A well-crafted vision statement on behalf of a CIO can go a long way in helping to establish this kind of environment. Does the CIO care about his or her employees enough to provide good training and career development opportunities? Is the job more than just day-to-day roles and responsibilities? If a vision statement can help a CIO communicate how their people play a role in the success of the company, inspire them to want to be a part of that success and can describe the work environment and support they will receive to make them successful, a CIO is likely to have better success in attracting and retaining talent.

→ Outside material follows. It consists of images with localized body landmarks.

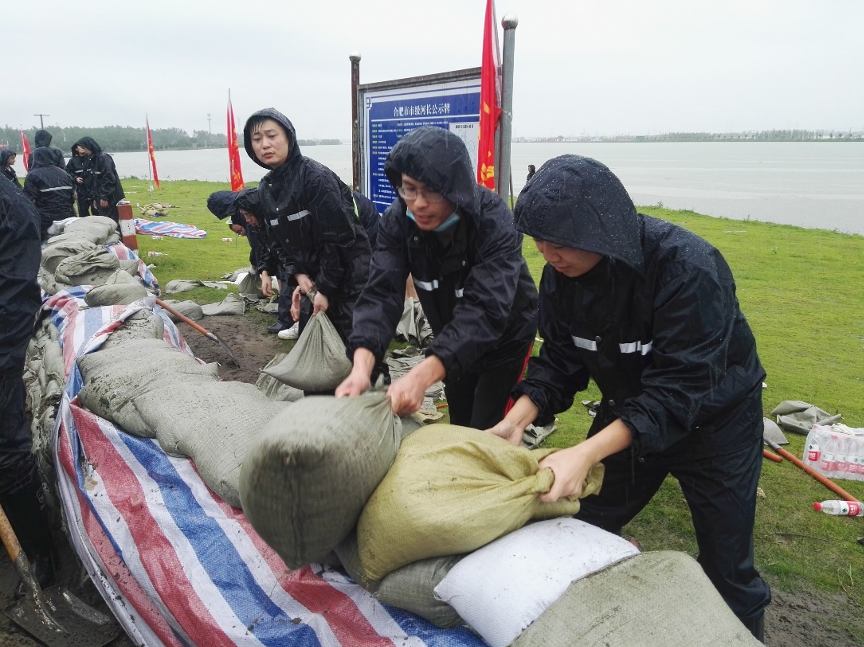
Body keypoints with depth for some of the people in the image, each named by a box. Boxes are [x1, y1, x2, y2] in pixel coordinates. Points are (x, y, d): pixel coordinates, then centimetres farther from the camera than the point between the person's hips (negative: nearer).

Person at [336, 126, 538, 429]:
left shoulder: (495, 223, -32)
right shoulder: (396, 221, -19)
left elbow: (485, 310, -43)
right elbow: (382, 293, -28)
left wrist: (422, 375, -56)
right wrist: (361, 365, -47)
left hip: (505, 338, -4)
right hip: (453, 341, 4)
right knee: (458, 427, 19)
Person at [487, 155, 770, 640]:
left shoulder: (687, 267, -33)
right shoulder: (563, 273, -15)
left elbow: (678, 388, -37)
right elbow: (560, 360, -9)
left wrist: (587, 453, -46)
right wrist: (517, 421, -24)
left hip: (714, 418, -4)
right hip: (629, 413, 5)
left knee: (726, 565, 8)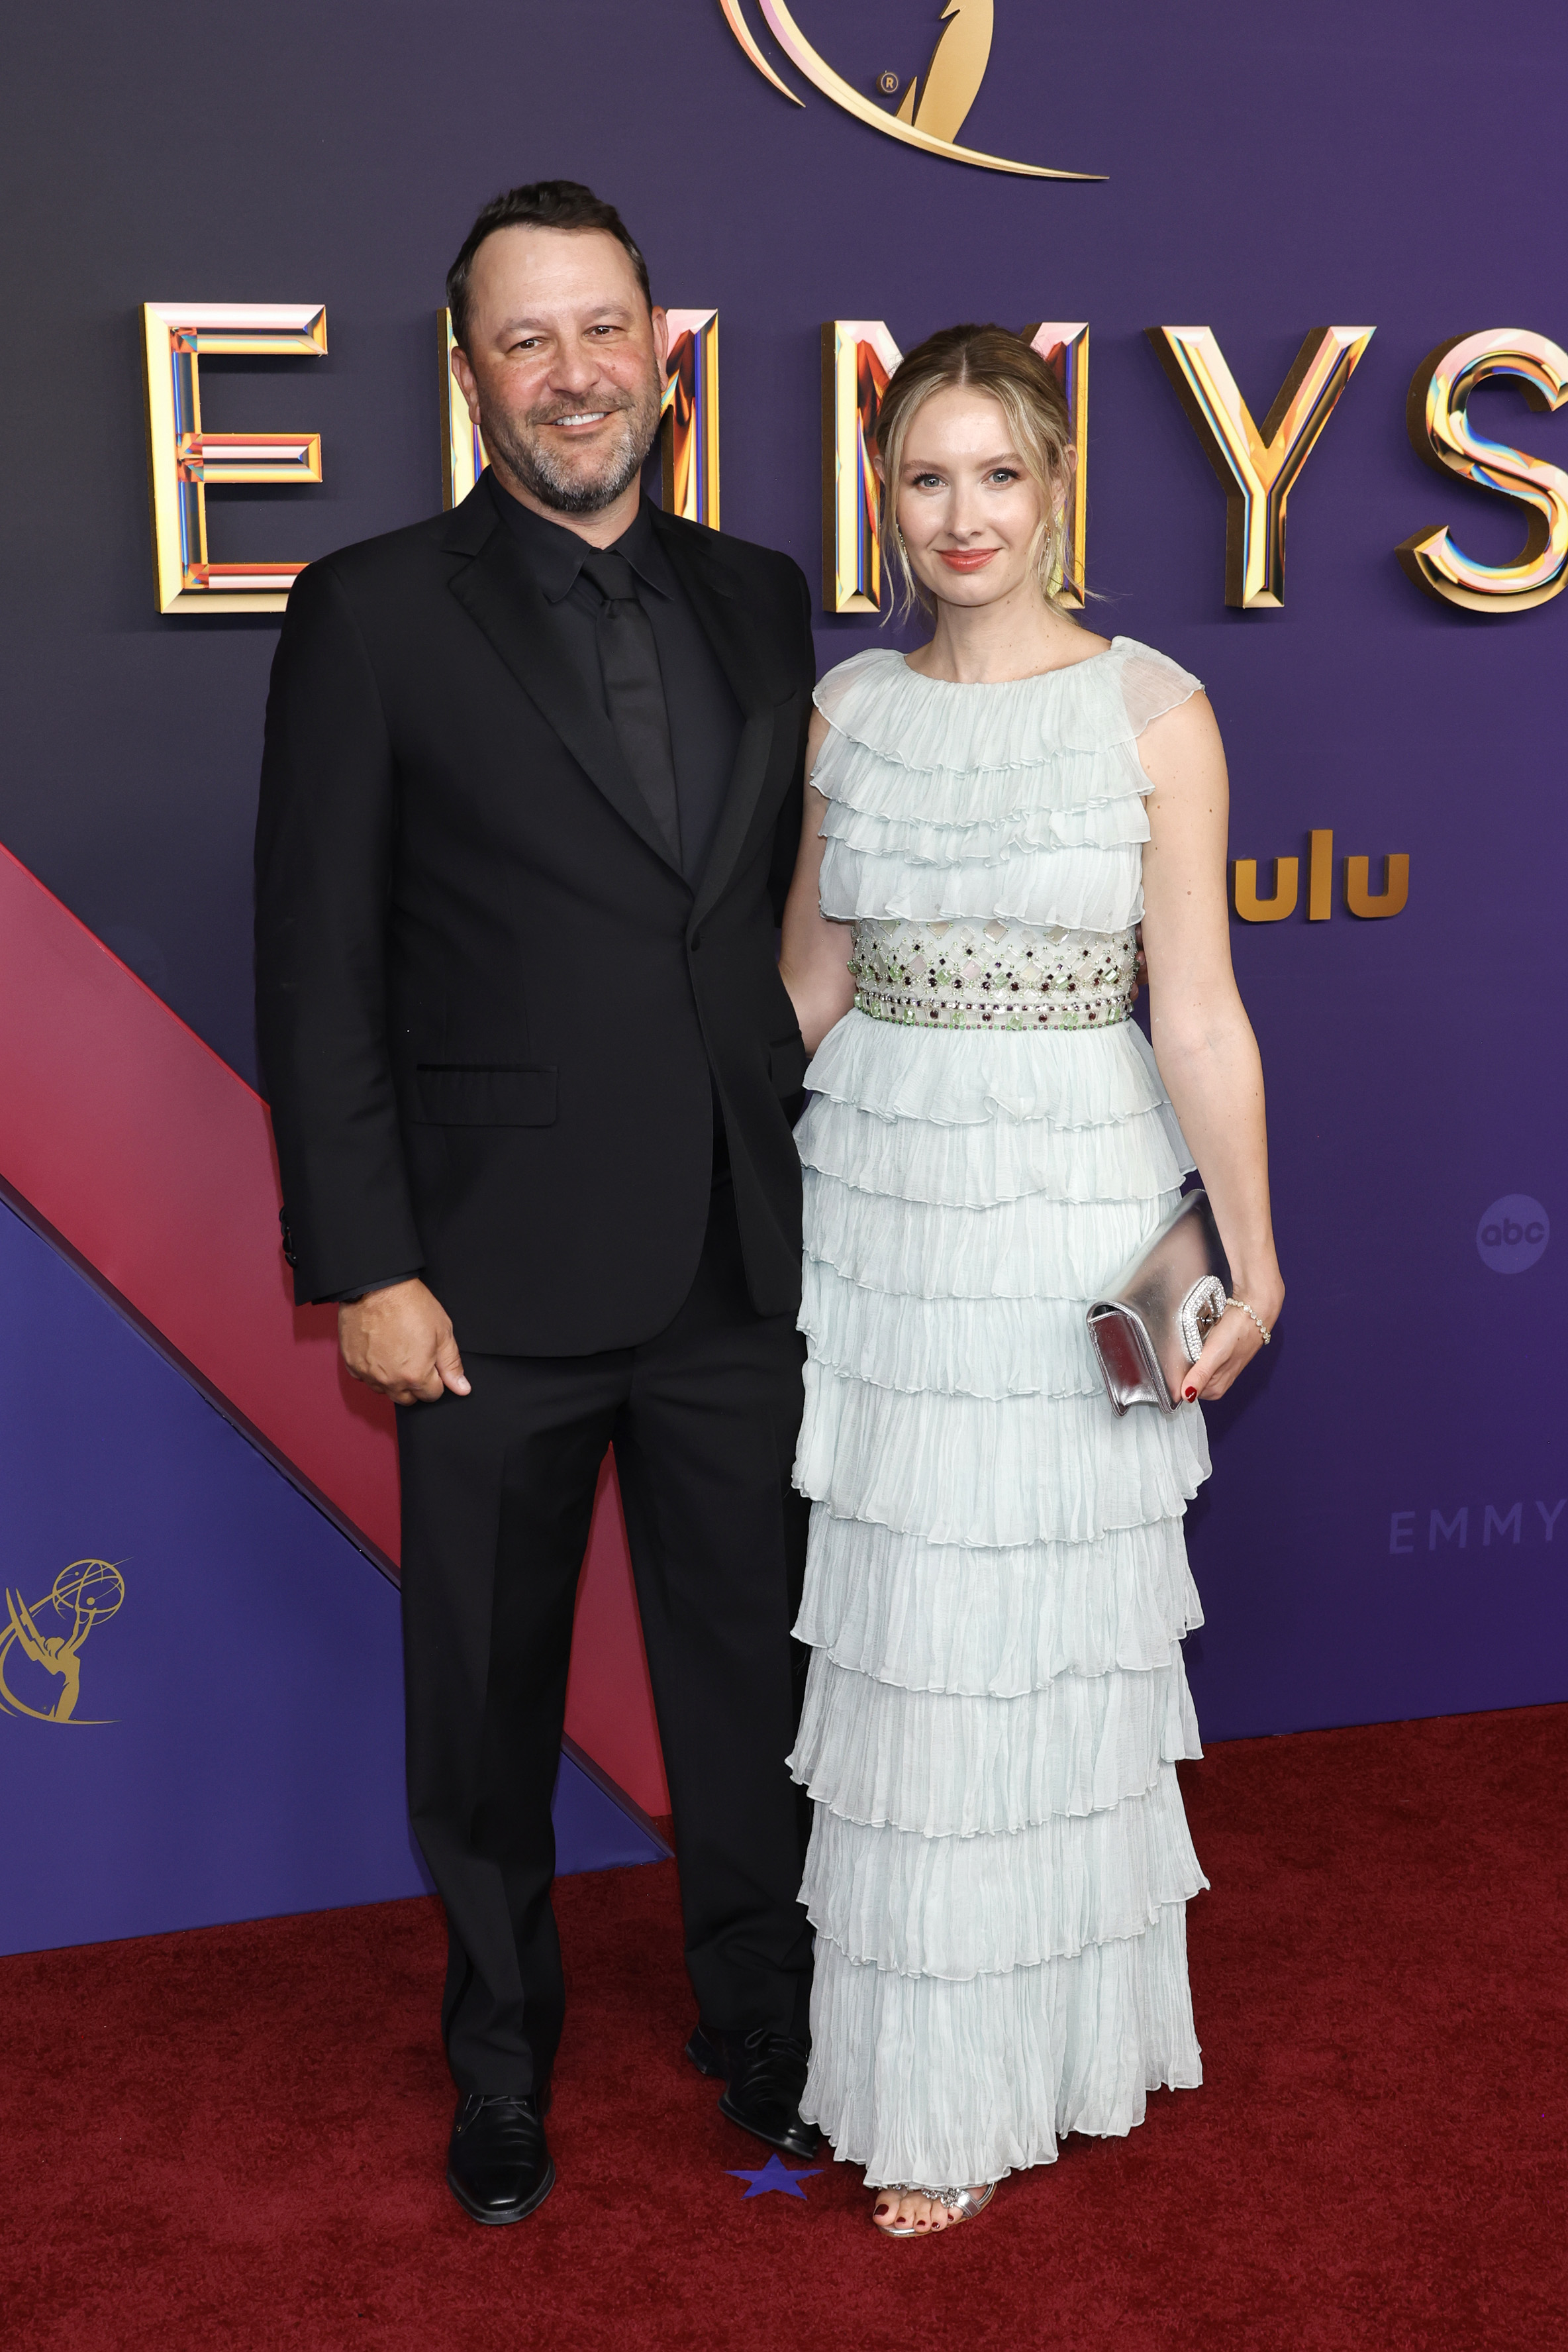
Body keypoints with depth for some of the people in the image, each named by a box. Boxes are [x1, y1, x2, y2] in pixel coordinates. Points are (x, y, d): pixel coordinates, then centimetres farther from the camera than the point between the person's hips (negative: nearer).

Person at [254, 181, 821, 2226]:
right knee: (490, 1703, 14)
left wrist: (828, 1197, 8)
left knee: (755, 1676, 15)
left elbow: (791, 921, 12)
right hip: (497, 1283, -3)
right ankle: (503, 2061, 37)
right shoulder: (374, 616, -4)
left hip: (741, 1269, 3)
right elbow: (319, 974, -6)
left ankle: (766, 2033, 38)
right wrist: (364, 1266, -11)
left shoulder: (761, 601, 8)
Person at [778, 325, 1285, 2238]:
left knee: (1038, 1631, 5)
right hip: (876, 1198, 4)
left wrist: (1251, 1255, -9)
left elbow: (1198, 1016, -6)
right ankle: (912, 2040, 31)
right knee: (896, 1628, 10)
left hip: (1074, 1214, -3)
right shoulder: (848, 707, 6)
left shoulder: (1153, 711, -5)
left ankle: (990, 2081, 24)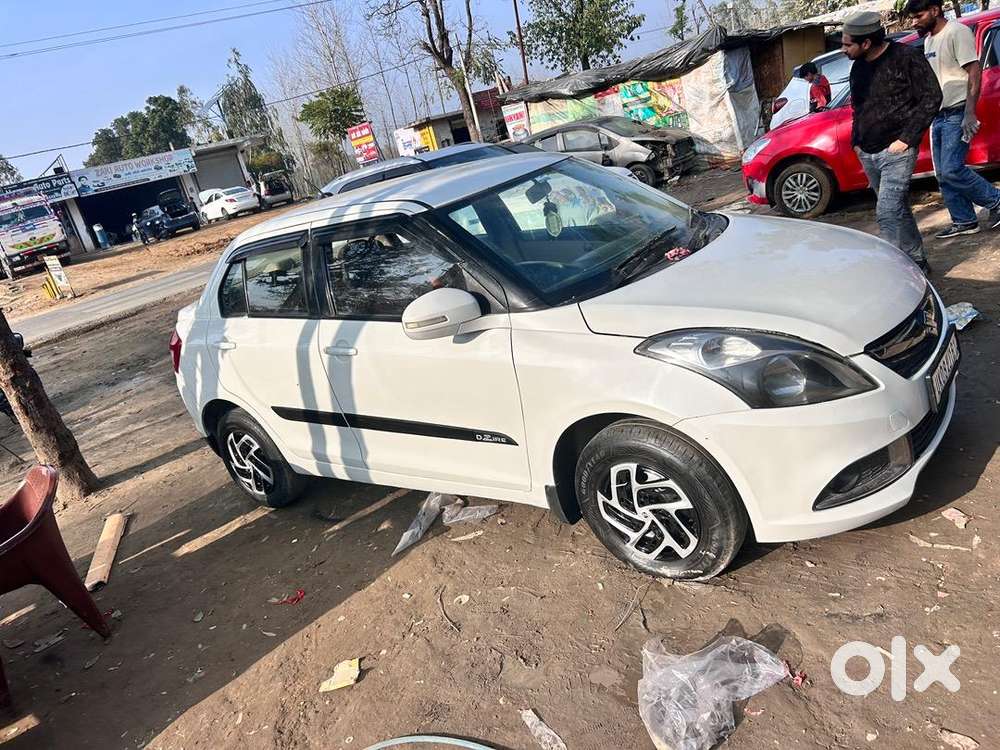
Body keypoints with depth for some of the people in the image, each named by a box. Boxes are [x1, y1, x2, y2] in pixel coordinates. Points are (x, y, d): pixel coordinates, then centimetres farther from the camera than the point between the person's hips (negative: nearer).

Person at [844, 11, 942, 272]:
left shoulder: (906, 57, -9)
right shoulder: (858, 66, 12)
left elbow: (931, 98, -9)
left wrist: (906, 138, -14)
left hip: (896, 151, -7)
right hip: (867, 154, 7)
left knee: (888, 213, -17)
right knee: (898, 210, 14)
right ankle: (917, 261, 25)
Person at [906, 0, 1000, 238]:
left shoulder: (957, 32, -10)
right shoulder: (928, 40, 16)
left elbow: (974, 72, -17)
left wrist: (969, 113, -25)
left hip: (957, 114, -9)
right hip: (938, 116, 9)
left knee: (952, 170, -16)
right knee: (943, 175, 7)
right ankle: (964, 222, 15)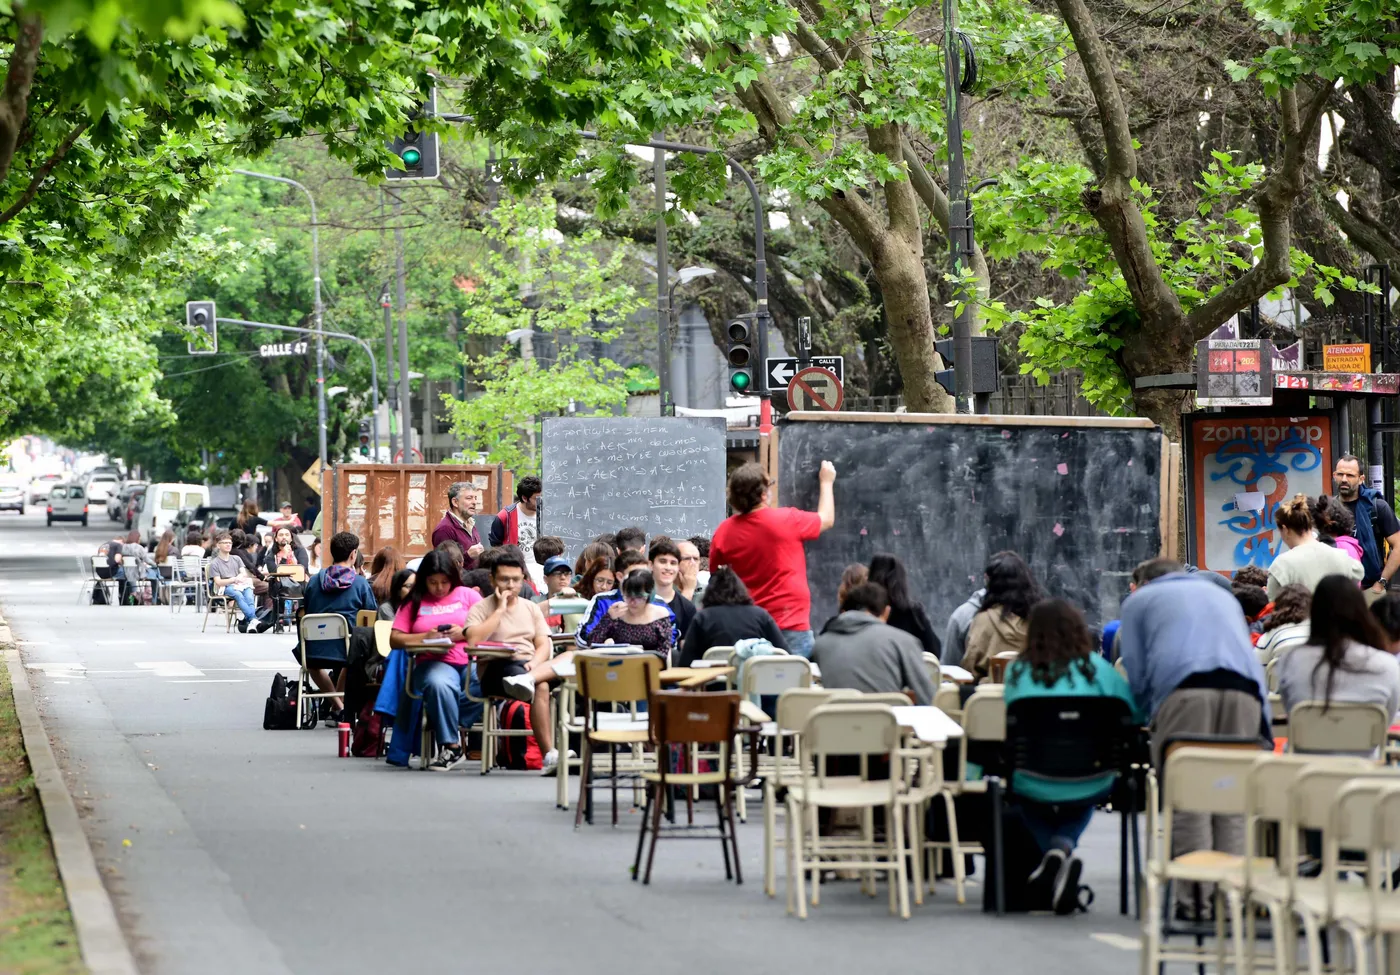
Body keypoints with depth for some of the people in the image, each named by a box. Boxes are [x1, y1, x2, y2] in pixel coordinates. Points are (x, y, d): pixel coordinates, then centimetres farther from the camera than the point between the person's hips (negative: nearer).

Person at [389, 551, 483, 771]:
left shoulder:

Furthermore, companies or groups that have strong visions or missions tend to attract like-minded people. Within an IT organization, does the CIO want it to be competitive or safe and secure, socially mainstream or fiercely against the grain? If a CIO’s vision statement communicates these attributes successfully, it will help attract not only the skills needed for a particular job, but the kind of people who will fit into the culture and perhaps even embrace the job enough to work harder because of that common vision.
At the end of the day, a CIO must be able to rely on IT employees to get the job at hand done. Ignoring the human aspect of the workforce, however, will only undermine that job in the long run. Starting with a strong vision statement that makes the employee a priority is a key first step in helping to transform the modern IT organization. Finally, a vision statement is not just something you read on the company website or see posted on the wall above the coffee machine. It needs to be delivered on and felt by every employee.
Acting on it will take your organization well into the future of work.